Attempts to initiate programs that have saved countless lives in peer countries are met with resistance from the federal government whose warriors reason that their interpretation of a legal technicality trumps saving lives. If we could move the oversight of drug policy to the Department of Health, and drop the military approach, we could champion health care and ensure the human rights and the dignity of our people, providing much needed clean needle programs, overdose prevention sites, and the gold standard of addiction treatment that is free of government interference. Rather than compounding the misery of addiction, we could replace the war on drugs and put an end to its harms.
An article in American Consequences titled “The Hidden Costs of Drug Prohibition” by Trevor Burrus—a research fellow in the Cato Institute’s Robert A. Levy Center for Constitutional Studies and in the Center for the Study of Science—begins with a question he’d posed as a teenager: “Why do heroin addicts get cages and alcoholics get treatment?”

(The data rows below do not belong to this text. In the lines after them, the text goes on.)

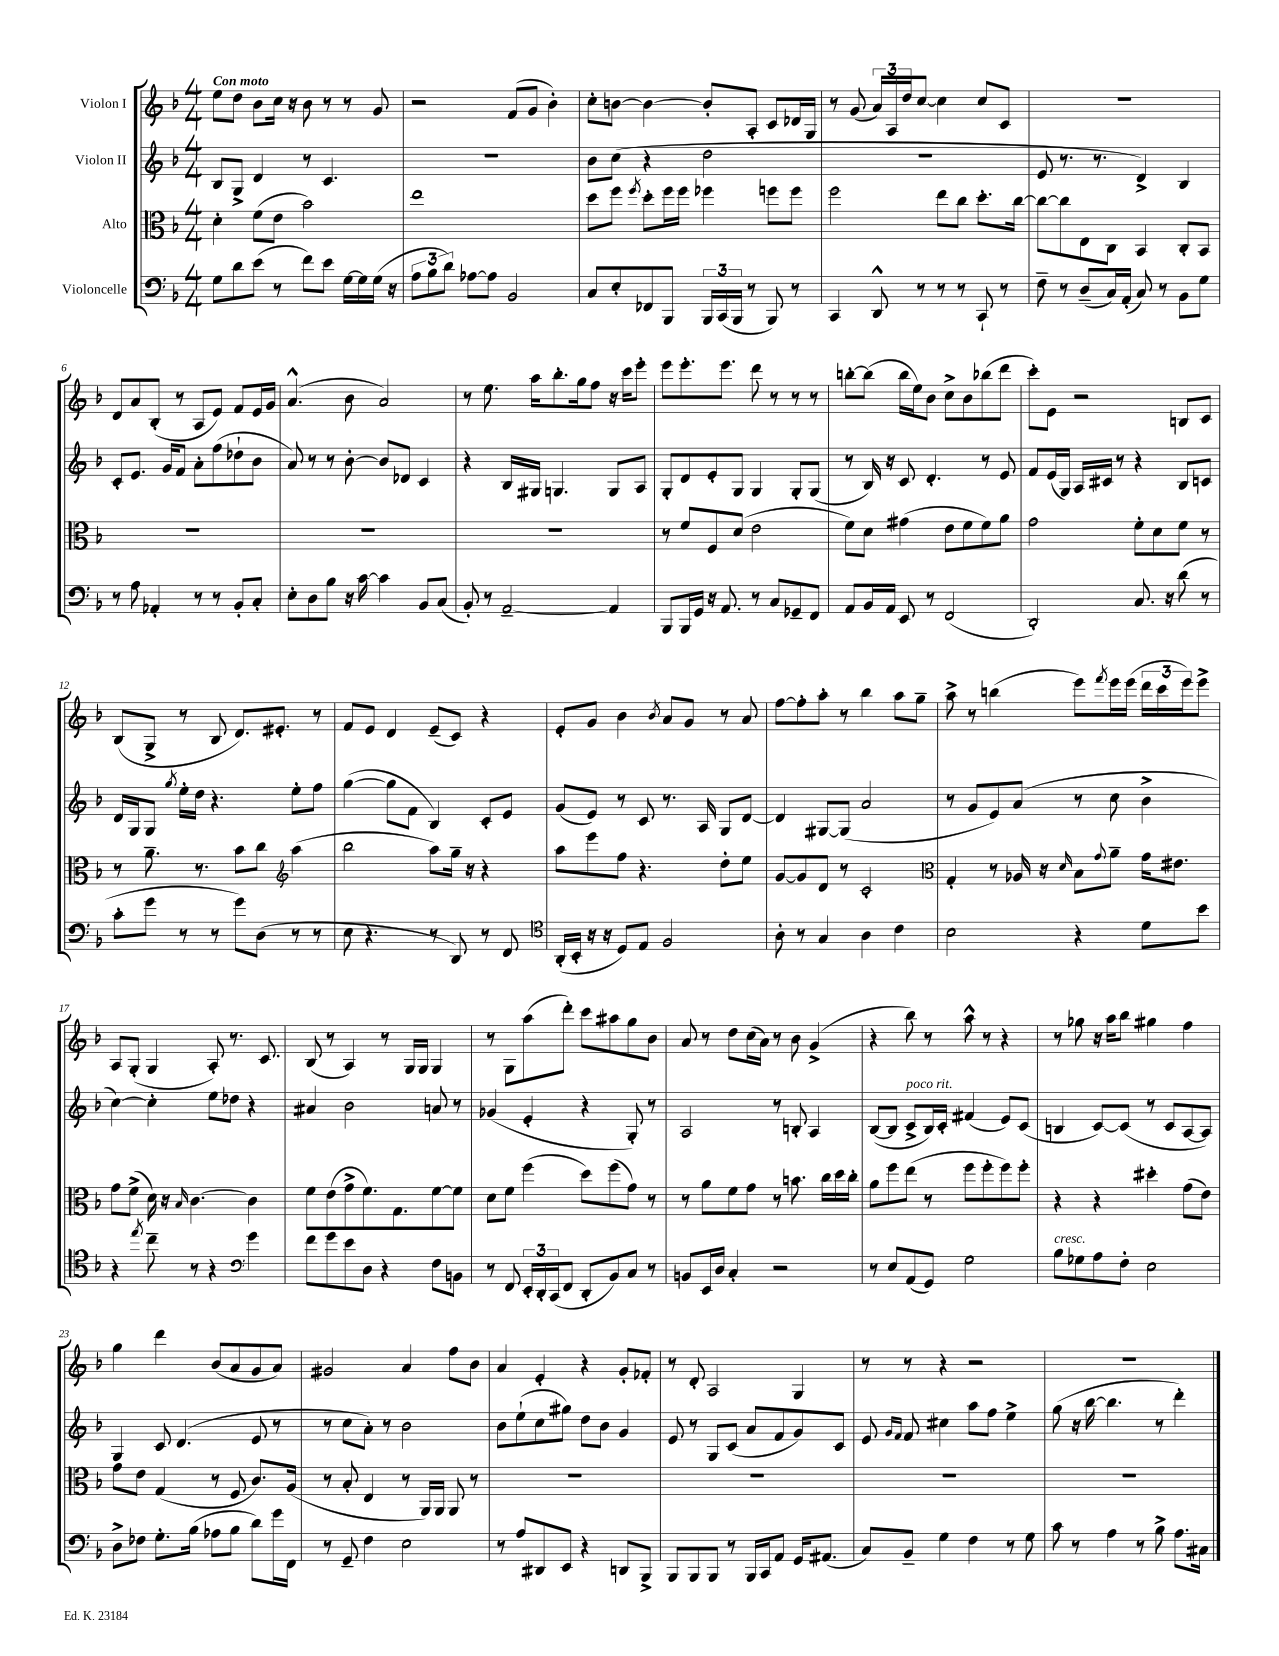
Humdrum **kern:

**kern	**kern	**kern	**kern
*staff4	*staff3	*staff2	*staff1
*clefF4	*clefC3	*clefG2	*clefG2
*k[b-]	*k[b-]	*k[b-]	*k[b-]
*M4/4	*M4/4	*M4/4	*M4/4
8G	4d'	8B-	8ee
8d	.	8G^	8dd
(8e	(8f	4d	8b-
8r	8e	.	16cc
.	.	.	16r
8f)	2b-)	8r	8b-
8e	.	4.c	8r
[16G	.	.	8r
16G]	.	.	.
(16G	.	.	8g
16r	.	.	.
=	=	=	=
12A	1ee	1r	2r
12B-	.	.	.
12d)	.	.	.
[8A-	.	.	.
8A-]	.	.	.
2BB-	.	.	(8f
.	.	.	8g
.	.	.	4b-')
=	=	=	=
8C	8dd	8b-	8cc'
8E'	8ff	(8cc	[8b
.	8qff	.	.
8FF-	8dd'	4r	4b_
8BBB-	16ff	.	.
.	16ff	.	.
24BBB-	4ff-	2dd	8b']
(24CC	.	.	.
24BBB-	.	.	.
8r	.	.	8A'
8BBB-)	8ff	.	8c
8r	8ff	.	16d-
.	.	.	16G
=	=	=	=
4CC	2ff	1r	8r
.	.	.	(8g
8DD^^	.	.	24a)
.	.	.	24A
.	.	.	24dd
8r	.	.	[8cc
8r	8ee	.	4cc]
8r	8cc	.	.
8CC`	8.dd'	.	8cc
8r	.	.	8c
.	[16cc	.	.
=	=	=	=
8F~	8cc_	8e	1r
8r	8cc]	8.r	.
(8D~	8E	.	.
.	.	8.r	.
16C)	8C	.	.
(16AA'	.	.	.
8C)	4BB-	4d^)	.
8r	.	.	.
8BB-	8C'	4B-	.
8G	8BB-	.	.
=	=	=	=
8r	1r	8c'	8d
8A	.	8.e	8a
4AA-'	.	.	(8B-'
.	.	16g	.
.	.	8f	8r
8r	.	8a'	8A
8r	.	(8ff	8e)
8BB-'	.	8dd-`	8f
8C'	.	8b-	16e
.	.	.	16g
=	=	=	=
8E'	1r	8a)	(4.a^^
8D	.	8r	.
8B-	.	8r	.
16r	.	[8b-'	8b-
[16c	.	.	.
4c]	.	8b-]	2a)
.	.	8d-	.
8BB-	.	4c	.
(8C	.	.	.
=	=	=	=
8BB-')	1r	4r	8r
8r	.	.	8.ee
[2AA~	.	16B-	.
.	.	16G#	16aa
.	.	4.G	8.bb-'
.	.	.	16gg
.	.	.	8ff
4AA]	.	8G	16r
.	.	.	16ccc
.	.	8A	8eee'
=	=	=	=
8BBB-	8r	8G'	8eee
16BBB-	8f	8d	8.eee'
16GG	.	.	.
16r	8F	8e'	.
8.AA	.	.	8.eee
.	(8d	8G	.
8r	2e	4G	8ddd
8C	.	.	8r
8GG-~	.	8G'	8r
8FF	.	(8G	8r
=	=	=	=
8AA	8f)	8r	[8bb'
16BB-	8d	16B-)	(8bb]
16AA	.	16r	.
8EE	(4g#	8c	16bb
.	.	.	16ee)
8r	.	4.d'	8b-
(2FF	8e	.	8cc^
.	8f	.	8b-
.	8f)	8r	(8bb-
.	8a	8e	8ddd
=	=	=	=
2DD')	2g	8f	8ccc')
.	.	(16e	8e
.	.	16G)	.
.	.	16A	2r
.	.	16c#	.
.	.	8r	.
8.C	8f'	4r	.
.	8d	.	.
16r	.	.	.
(8d	8f	8B-	8B
8r	8r	8c	8c
=	=	=	=
8c'	8r	16d	(8B-
.	.	16G	.
8g	8.a~	8G	8G^
.	.	8qgg	.
8r	.	16ee'	8r
.	8.r	16dd	.
8r	.	4.r	8B-
8g)	8b-	.	8.d)
(8D	8cc	.	.
.	.	.	8.e#'
*	*clefG2	*	*
8r	(4aa	8ee'	.
8r	.	8ff	8r
=	=	=	=
8E	2bb-	([4gg	8f
4.r	.	.	8e
.	.	8gg]	4d
.	.	8f	.
8r	8aa)	4B-)	(8e~
8DD)	16gg~	.	8c)
.	16r	.	.
8r	4r	8c'	4r
8FF	.	8e	.
=	=	=	=
*clefC4	*	*	*
(16AA'	8aa	(8g	8e'
16BB-'	.	.	.
16r	8eee	8e)	8g
16r	.	.	.
8D)	8ff	8r	4b-
8E	4.r	8c	.
.	.	.	8qb-
2F	.	8.r	8a
.	.	.	8g
.	.	16A	.
.	8dd'	8G	8r
.	8ee	[8d	8a
=	=	=	=
8A'	[8g	4d]	[8ff
8r	8g]	.	8ff']
4G	8d	[8G#	8aa'
.	8r	(8G#]	8r
4A	2c'	2a	4bb-
4c	.	.	8aa
.	.	.	8gg~
=	=	=	=
*	*clefC3	*	*
2B-	4G'	8r	8aa^
.	.	8g	8r
.	8r	8e)	(4bb
.	16A-	(8a	.
.	16r	.	.
.	16qqd	.	.
4r	8B-	8r	8eee)
.	8qqg	.	8qfff
.	8a~	8cc	16eee
.	.	.	(16eee
8d	16g	4b-^	24ddd
.	.	.	24ccc
.	8.e#	.	.
.	.	.	24eee)
8b-	.	.	8eee^
=	=	=	=
4r	8g	[4cc)	8A
.	(8f^	.	(8G'
8qee	.	.	.
8cc~	16d)	4cc']	4G
.	16r	.	.
.	16qqB-	.	.
8r	[4.c	.	.
4r	.	8ee	8A')
.	.	8dd-	8.r
*clefF4	*	*	*
4g	4c]	4r	.
.	.	.	8.c
=	=	=	=
8f	8f	4a#	(8B-
8g	(8e	.	8r
8e	8g^	2b-	4A)
8D	8.f)	.	.
4r	.	.	8r
.	8.G	.	.
.	.	.	16G
.	.	.	16G
8F	[8f	8a	4G
8BB	8f]	8r	.
=	=	=	=
8r	8d	(4g-	8r
8FF	8f	.	8G
24EE'	(4ff	4e'	(8aa
24DD'	.	.	.
(24CC	.	.	.
8FF	.	.	8ddd')
8DD'	8dd)	4r	8ccc
8BB-)	(8ff	.	8aa#
8C	8g)	8G')	8gg
8r	8r	8r	8b-
=	=	=	=
8BB	8r	2A	8a
16EE	8a	.	8r
16D	.	.	.
4C'	8f	.	8dd
.	8g	.	(16cc
.	.	.	16a)
2r	8r	8r	8r
.	8.b	8B'	8b-
.	.	4A	(4g^
.	16cc	.	.
.	16dd	.	.
.	16cc'	.	.
=	=	=	=
8r	8a	([8B-	4r
8E	8ff	8B-]	.
(8AA	(8ee	8c^	8bb-)
8GG)	8r	16B-)	8r
.	.	16c'	.
2G	8ff	(4f#	8aa^^
.	8ff'	.	8r
.	8ff)	8e)	4r
.	8ff'	(8c	.
=	=	=	=
8B-	4r	4B	8r
8G-	.	.	8gg-
8A	4r	[8c)	16r
.	.	.	16aa
8F'	.	(8c]	8bb-
2E	4dd#'	8r	4gg#
.	.	8c	.
.	(8g	[8A	4ff
.	8e)	8A])	.
=	=	=	=
8D^	8g	4G	4gg
8F-	8e	.	.
8.G'	(4G	8c	4ddd
.	.	(4.d	.
(16B-	.	.	.
8A-	8r	.	(8b-
8B-	8F	.	8a
8d)	8.c)	8e	8g
16g	.	8r	8a)
16FF	(16A	.	.
=	=	=	=
8r	8r	8r	2g#
8GG~	8B-'	8cc	.
4F	4E	8a')	.
.	.	8r	.
2E	8r	2b-	4a
.	16AA)	.	.
.	16AA	.	.
.	8AA	.	8ff
.	8r	.	8b-
=	=	=	=
8r	1r	8b-	4a
8A	.	(8ee`	.
8DD#	.	8cc	4e'
8EE	.	8gg#)	.
4r	.	8dd	4r
.	.	8b-	.
8DD	.	4g	8g'
8BBB-^	.	.	8f-'
=	=	=	=
8BBB-	1r	8e	8r
8BBB-	.	8r	8d'
8BBB-	.	8G	2A
8r	.	(8c	.
16BBB-	.	8a	.
16CC	.	.	.
8AA	.	8f	.
16GG	.	8g)	4G
(8.AA#	.	.	.
.	.	8c	.
=	=	=	=
8C)	1r	8e	8r
.	.	16qqg	.
.	.	16qqf	.
8BB-~	.	8f	8r
4G	.	4cc#	4r
4F	.	8aa	2r
.	.	8ff	.
8r	.	4ee^	.
8G	.	.	.
=	=	=	=
8c	1r	(8gg	1r
8r	.	16r	.
.	.	[16bb-	.
4A	.	4.bb-]	.
8r	.	.	.
8B-^	.	8r	.
8.A	.	4ddd')	.
16C#	.	.	.
==	==	==	==
*-	*-	*-	*-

Full of wisdom and compassion, Burrus’ analysis includes: “The drug war, like so many legal prohibitions on vices and private behavior, is rooted in the dehumanization of the drug users usually based on racial stereotypes and moralistic class warfare. Due to drug prohibition, illicit drug users get dangerous and overly potent drugs...and we all get a hostile and increasingly ineffective system of law enforcement.” In elaborating on the “insidious and invidious costs of prohibition” that are often unknown and surely under-discussed, he makes a compelling case for prohibition as the biggest cause of accidental overdose deaths.
In conclusion, Burrus says, “We need to do more. Treating drug users like human beings is a good first step.”
His words give me hope, but then I remember the stigma.